RECORDS FOR THIS EXERCISE -

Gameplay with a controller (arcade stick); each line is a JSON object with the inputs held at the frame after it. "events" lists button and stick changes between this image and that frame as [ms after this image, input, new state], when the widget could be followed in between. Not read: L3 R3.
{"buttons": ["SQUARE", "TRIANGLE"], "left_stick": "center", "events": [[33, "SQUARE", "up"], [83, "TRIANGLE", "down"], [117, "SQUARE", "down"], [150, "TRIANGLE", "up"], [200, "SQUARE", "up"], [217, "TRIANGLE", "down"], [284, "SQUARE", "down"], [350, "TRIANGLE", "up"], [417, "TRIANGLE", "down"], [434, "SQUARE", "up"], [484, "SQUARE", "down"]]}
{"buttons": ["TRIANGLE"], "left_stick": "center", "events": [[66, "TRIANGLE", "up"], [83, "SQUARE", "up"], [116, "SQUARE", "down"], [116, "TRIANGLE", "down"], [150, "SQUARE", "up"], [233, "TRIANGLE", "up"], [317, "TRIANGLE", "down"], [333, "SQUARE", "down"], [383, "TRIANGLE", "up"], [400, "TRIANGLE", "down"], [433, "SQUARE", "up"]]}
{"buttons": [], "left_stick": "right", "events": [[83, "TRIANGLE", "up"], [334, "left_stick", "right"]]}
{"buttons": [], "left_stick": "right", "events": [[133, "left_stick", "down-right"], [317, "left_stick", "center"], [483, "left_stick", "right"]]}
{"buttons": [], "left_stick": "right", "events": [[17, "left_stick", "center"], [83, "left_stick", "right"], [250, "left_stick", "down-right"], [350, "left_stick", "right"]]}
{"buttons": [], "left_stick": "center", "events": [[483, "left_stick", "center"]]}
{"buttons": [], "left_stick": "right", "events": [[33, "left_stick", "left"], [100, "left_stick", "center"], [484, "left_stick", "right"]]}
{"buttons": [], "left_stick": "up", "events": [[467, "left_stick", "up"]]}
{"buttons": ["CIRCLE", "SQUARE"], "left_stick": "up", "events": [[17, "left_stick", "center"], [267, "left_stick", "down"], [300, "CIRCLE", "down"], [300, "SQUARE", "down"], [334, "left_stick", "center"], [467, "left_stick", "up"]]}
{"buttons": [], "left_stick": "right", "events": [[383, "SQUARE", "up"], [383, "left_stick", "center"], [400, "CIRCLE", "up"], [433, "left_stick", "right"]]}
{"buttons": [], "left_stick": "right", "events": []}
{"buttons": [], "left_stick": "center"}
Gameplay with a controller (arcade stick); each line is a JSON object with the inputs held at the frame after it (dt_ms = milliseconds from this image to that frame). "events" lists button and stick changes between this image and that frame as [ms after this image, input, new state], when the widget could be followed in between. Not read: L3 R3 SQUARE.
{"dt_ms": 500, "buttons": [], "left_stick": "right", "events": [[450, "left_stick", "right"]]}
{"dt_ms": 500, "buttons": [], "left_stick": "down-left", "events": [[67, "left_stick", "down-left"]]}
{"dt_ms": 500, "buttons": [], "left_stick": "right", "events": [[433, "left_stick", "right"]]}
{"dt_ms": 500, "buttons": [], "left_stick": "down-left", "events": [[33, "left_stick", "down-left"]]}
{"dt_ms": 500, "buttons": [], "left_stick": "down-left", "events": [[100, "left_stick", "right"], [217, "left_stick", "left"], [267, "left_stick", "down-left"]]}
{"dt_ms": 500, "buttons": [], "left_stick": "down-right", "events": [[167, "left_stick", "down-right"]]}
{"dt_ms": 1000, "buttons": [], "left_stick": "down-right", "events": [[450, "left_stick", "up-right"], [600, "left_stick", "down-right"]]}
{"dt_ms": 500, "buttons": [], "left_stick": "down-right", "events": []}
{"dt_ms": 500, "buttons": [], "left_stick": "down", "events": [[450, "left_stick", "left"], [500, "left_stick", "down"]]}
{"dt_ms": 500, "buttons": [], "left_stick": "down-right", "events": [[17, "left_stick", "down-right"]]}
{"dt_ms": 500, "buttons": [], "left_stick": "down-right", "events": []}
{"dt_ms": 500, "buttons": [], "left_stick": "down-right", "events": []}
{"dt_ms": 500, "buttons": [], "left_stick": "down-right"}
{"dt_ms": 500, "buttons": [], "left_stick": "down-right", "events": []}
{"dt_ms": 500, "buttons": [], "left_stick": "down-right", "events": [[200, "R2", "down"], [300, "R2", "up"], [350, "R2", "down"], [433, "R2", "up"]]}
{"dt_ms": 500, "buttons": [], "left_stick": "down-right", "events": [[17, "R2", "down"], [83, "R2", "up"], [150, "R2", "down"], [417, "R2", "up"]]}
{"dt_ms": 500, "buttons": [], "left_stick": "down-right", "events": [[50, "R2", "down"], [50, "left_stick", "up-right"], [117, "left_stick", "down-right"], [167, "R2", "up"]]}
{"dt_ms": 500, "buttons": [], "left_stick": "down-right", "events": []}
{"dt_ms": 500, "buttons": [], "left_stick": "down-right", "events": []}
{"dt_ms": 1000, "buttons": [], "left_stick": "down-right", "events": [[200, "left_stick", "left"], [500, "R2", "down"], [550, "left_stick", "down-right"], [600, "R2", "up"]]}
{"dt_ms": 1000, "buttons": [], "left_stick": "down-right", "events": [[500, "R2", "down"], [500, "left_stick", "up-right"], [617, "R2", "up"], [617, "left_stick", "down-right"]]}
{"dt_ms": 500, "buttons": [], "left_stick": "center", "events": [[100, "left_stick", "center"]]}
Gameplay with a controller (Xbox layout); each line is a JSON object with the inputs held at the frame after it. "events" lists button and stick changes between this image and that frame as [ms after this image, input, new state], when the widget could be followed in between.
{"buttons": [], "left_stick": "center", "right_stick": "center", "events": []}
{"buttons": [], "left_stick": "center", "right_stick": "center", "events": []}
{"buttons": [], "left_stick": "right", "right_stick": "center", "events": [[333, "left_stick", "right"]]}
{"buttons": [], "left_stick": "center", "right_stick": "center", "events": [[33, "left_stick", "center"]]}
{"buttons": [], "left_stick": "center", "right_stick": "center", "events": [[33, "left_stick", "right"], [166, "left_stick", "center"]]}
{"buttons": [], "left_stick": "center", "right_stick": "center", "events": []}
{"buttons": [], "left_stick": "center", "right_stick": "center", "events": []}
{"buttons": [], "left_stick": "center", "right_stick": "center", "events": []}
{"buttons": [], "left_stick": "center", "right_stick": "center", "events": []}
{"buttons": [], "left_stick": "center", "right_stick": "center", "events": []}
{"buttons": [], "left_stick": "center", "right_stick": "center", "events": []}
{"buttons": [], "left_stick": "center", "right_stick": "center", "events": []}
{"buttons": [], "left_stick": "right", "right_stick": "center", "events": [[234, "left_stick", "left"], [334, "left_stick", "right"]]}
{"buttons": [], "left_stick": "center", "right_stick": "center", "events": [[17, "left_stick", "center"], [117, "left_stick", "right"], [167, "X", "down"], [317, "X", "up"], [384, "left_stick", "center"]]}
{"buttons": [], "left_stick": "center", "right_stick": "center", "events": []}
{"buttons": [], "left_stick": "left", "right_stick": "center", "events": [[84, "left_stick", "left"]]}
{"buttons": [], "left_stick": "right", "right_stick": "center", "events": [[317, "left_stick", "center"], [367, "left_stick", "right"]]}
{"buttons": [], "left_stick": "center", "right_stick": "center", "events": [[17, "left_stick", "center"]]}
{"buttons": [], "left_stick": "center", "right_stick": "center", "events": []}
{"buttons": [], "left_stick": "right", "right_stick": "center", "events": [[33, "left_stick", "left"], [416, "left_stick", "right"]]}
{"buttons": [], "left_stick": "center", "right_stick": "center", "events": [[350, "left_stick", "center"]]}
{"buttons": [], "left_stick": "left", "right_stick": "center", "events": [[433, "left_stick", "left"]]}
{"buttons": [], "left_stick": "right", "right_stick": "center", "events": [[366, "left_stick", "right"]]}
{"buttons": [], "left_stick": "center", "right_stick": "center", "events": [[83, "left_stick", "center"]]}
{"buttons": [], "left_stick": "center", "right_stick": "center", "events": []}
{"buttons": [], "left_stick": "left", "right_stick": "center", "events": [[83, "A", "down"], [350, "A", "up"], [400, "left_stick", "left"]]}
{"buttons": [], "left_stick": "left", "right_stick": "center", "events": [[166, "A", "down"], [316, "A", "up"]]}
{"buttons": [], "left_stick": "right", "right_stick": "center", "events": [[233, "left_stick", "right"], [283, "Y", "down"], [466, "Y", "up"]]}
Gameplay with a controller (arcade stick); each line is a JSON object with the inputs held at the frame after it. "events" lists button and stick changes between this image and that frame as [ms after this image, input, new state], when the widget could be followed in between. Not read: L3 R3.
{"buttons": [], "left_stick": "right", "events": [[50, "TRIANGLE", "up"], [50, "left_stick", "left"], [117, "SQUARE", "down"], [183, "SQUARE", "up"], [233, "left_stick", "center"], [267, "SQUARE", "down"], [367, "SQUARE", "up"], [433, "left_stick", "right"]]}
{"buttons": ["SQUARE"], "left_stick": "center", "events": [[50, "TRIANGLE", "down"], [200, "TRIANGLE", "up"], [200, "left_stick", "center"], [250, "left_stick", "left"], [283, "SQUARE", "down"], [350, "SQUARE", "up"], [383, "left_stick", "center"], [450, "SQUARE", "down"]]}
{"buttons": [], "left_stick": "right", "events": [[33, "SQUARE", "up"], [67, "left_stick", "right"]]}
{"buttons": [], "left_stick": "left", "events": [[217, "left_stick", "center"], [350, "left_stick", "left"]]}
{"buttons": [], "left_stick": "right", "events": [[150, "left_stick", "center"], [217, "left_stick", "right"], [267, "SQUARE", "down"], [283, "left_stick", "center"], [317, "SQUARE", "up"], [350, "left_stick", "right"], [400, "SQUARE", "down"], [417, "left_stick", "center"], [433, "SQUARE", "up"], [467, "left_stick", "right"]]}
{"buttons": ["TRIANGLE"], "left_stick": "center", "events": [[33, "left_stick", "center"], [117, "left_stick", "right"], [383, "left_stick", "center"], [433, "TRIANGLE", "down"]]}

REQUIREMENT -
From the material above, copy every line that has the word "JSON" in it.

ANSWER TO THIS EXERCISE -
Gameplay with a controller (arcade stick); each line is a JSON object with the inputs held at the frame after it. "events" lists button and stick changes between this image and that frame as [ms after this image, input, new state], when the widget could be followed in between. Not read: L3 R3.
Gameplay with a controller (arcade stick); each line is a JSON object with the inputs held at the frame after it (dt_ms = milliseconds from this image to that frame). "events" lists button and stick changes between this image and that frame as [ms after this image, input, new state], when the widget could be followed in between. Not read: L3 R3 SQUARE.
Gameplay with a controller (Xbox layout); each line is a JSON object with the inputs held at the frame after it. "events" lists button and stick changes between this image and that frame as [ms after this image, input, new state], when the widget could be followed in between.
Gameplay with a controller (arcade stick); each line is a JSON object with the inputs held at the frame after it. "events" lists button and stick changes between this image and that frame as [ms after this image, input, new state], when the widget could be followed in between. Not read: L3 R3.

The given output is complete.